- **Data excerpts**
Segment Open

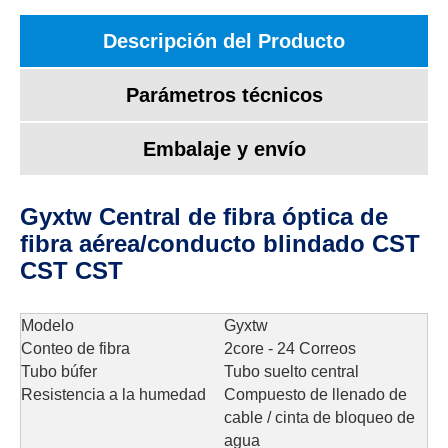
Descripción del Producto
Parámetros técnicos
Embalaje y envío
Gyxtw Central de fibra óptica de
fibra aérea/conducto blindado CST
CST CST
Modelo
Gyxtw
Conteo de fibra
2core - 24 Correos
Tubo búfer
Tubo suelto central
Resistencia a la humedad
Compuesto de llenado de
cable / cinta de bloqueo de
agua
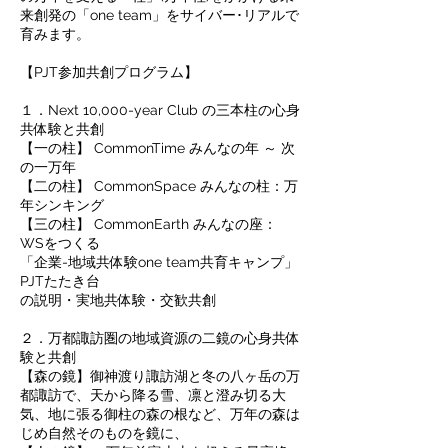
来創発の「one team」をサイバー･リアルで
育みます。
【PJT参加共創プログラム】
１．Next 10,000-year Club の三本柱の心身
共体験と共創
【一の柱】 CommonTime みんなの年 ～ 次
の一万年
【二の柱】 CommonSpace みんなの柱：万
年シンキング
【三の柱】 CommonEarth みんなの座：
WSをつくる
「企業-地域共体験one team共育キャンプ」
PJTたたき台
の説明・実地共体験・交歓共創
２．万都諏訪圏の地域資源の二鏡の心身共体
験と共創
【森の鏡】御神渡り諏訪湖と冬の八ヶ岳の万
都諏訪で、天から降る雪、凛と澄み切る大
気、地に張る御柱の森の根など、万年の森は
じめ自然そのものを鏡に、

Segment Closed

- **Written task**
The listing must be returned in full and exactly, apart from its pictures.

- **Written response**
Descripción del Producto
Parámetros técnicos
Embalaje y envío
Gyxtw Central de fibra óptica de
fibra aérea/conducto blindado CST
CST CST
Modelo
Gyxtw
Conteo de fibra
2core - 24 Correos
Tubo búfer
Tubo suelto central
Resistencia a la humedad
Compuesto de llenado de
cable / cinta de bloqueo de
agua
来創発の「one team」をサイバー･リアルで
育みます。
【PJT参加共創プログラム】
１．Next 10,000-year Club の三本柱の心身
共体験と共創
【一の柱】 CommonTime みんなの年 ～ 次
の一万年
【二の柱】 CommonSpace みんなの柱：万
年シンキング
【三の柱】 CommonEarth みんなの座：
WSをつくる
「企業-地域共体験one team共育キャンプ」
PJTたたき台
の説明・実地共体験・交歓共創
２．万都諏訪圏の地域資源の二鏡の心身共体
験と共創
【森の鏡】御神渡り諏訪湖と冬の八ヶ岳の万
都諏訪で、天から降る雪、凛と澄み切る大
気、地に張る御柱の森の根など、万年の森は
じめ自然そのものを鏡に、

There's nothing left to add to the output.